At 10 A.M. last Thursday, when I began writing this essay, I typed confidently, “My fast is little more than an inconvenience.” By 4 P.M., I was listless, foggy, and begging out of every possible obligation. Had I continued fasting, as the hunger strikers have, my muscles and mental health would have started to deteriorate in the next day or two. As the weeks go on, the five young people fasting in DC risk organ failure and even death.
As I followed the strikers’ progress on social media, I was shocked to see how quickly and severely fasting affected their bodies. After two days, they reported, they were having to use wheelchairs to cover long distances. One of the strikers, 18-year-old Ema Govea, had covered more than 300 miles, 15 miles a day, during the trek from Paradise to San Francisco. I remember watching with awe as, 12 miles in, she sprinted up the last section of a steep hill and proceeded to absolutely lose it to Smash Mouth’s “All Star.” It was hard to wrap my head around the fact that she now needed help to walk. Last Saturday night, one striker, Kidus Girma, had to be taken to the emergency room. He returned to the White House to continue his fast the next day.
My one-day fast was substantially lower risk, of course.

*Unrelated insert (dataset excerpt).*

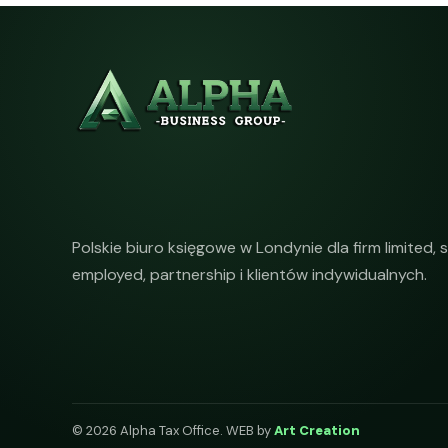
Polskie biuro księgowe w Londynie dla firm limited, s
employed, partnership i klientów indywidualnych.
© 2026 Alpha Tax Office. WEB by
Art Creation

And still, my hunger pangs made me feel the stakes of this moment. I am sick with rage at the powerful few who are once again impeding climate action to please their corporate donors. I am heartbroken that my friends and comrades have to do this. But I am also filled with love for the place I call home, California, which has been lurching from drought to fire to flood since I moved here in 2019. I want to be able to put down roots here long-term, and maybe even raise children here. Will that be possible?
As I fasted, I thought of the last time I hadn’t eaten for a whole day: Yom Kippur, the holiest day of the Jewish calendar. I spent this year’s Yom Kippur at a summer camp in Sonoma County that had burned in the 2017 Tubbs Fire. If you wandered off from the circle of shiny, new camp buildings, you could glimpse the fire's remnants: blackened stumps, the charred skeleton of a shed. On Yom Kippur, we Jews fast because life and death are on the line. As we chant together during Yom Kippur services, “On Rosh Hashanah will be inscribed and on Yom Kippur will be sealed—how many will pass from the earth and how many will be created; who will live and who will die; who will die after a long life and who before his time; who by water and who by fire.”
Similarly, the hunger strikers are fasting to remind us of the life-and-death stakes of this moment. Their courage is a reminder that the fate and final shape of US climate legislation will also help determine who will die by water, and who by fire. Who will suffer famine, and who will have clean drinking water. Who will enjoy the privilege of a long life and who may not. The hunger strikers are using their bodies to pose a question many young people have wondered in the face of their elected representatives' inaction on the climate crisis: So, are you just gonna let us die?
Now is our opportunity to pass the historic climate-action legislation our communities desperately need to tackle the country’s interconnected crises—climate change, racial injustice, economic insecurity, and public health inequities. We won’t stop fighting for a Build Back Better bill that includes a package of policies to cut climate pollution in half by 2030, getting us off the path to climate catastrophe. We are determined to reinscribe ourselves—and our country—in the Book of Life.